Suudi yöneticileri her zaman İran'ı, kendi otokratik krallığını yahut Fars Körfezi'ndeki Arap müttefiklerini istikrarsızlaştırmak için gizli komplolar hazırlamakla suçluyor. Kesinlikle hiçbir kanıtları olmaksızın, Bahreyn'de, Yemen'de ve krallığın kendisinin petrol zengini doğu eyaletlerinde bir İran elinin ayaklanmaları kışkırttığını iddia ediyorlar.

 

Şimdi bu hafta Suudi Dışişleri Bakanı'nın İranlı meslektaşı Muhammed Cevad Zarif'e bir davet gönderip başkent Riyad'a “istediği zaman gelebileceğini” söylemesiyle, birdenbire yeni bir uzlaşma dönemiyle karşı karşıyayız gibi görünüyor.

 

El Faysal gazetecilere, "İran bir komşu ülke, onlarla ilişkilerimiz var ve onlarla müzakere edeceğiz” dedi.

 

Suudilerin tutumunda belirgin bir değişim var. Geçen yılın sonunda, İran ile altı dünya gücünden oluşan P5+1 grubu arasındaki, dönüm noktası niteliğindeki nükleer ara anlaşmanın imzalanmasından sonra, İran Dışişleri Bakanı'nın komşu ülkelere yönelik Fars Körfezi turunun bir parçası olarak Suudi Arabistan'a ziyarette bulunma önerisinin, o tarihte Suud Hanedanı tarafından hiçe sayıldığı aktarılıyordu.

 

Suudi yöneticileri, İran diplomasinin kaydettiği başarıya ve İran'ın uluslararası ilişkilerini normalleştirecek, ülkenin bölgesel gücünü büyük ölçüde arttıracak şekilde nükleer çıkmazında bir ilerleme sağlanması ihtimaline öfke duyuyorladı.

 

O halde ne değişti? En kuvvetli ihtimal, Suriye'de yürütülen Suudi destekli örtülü terör savaşının başarısız olmasının Riyad'ın tutumundaki bu keskin yeniden değerlendirmeye yol açmış olması gibi görünüyor.

※

§ Görev: Suudi-İran ilişkilerini ele alan metne göre Suudi Dışişleri Bakanı, Muhammed Cevad Zarif'i hangi şehre davet etti?

§ Verilen kayıtlar:

※

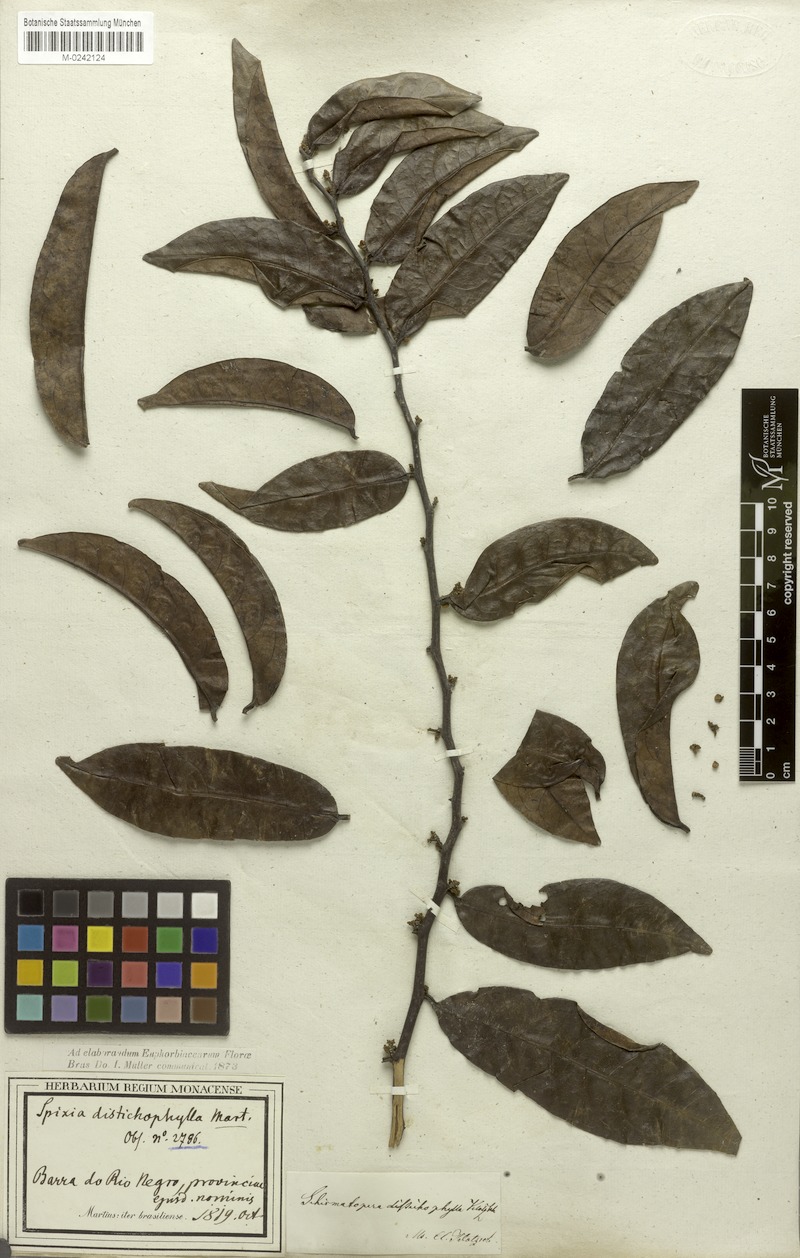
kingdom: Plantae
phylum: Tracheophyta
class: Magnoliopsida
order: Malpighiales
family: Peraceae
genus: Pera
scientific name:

※

§ Tamamlanan görev: Başkent Riyad'a.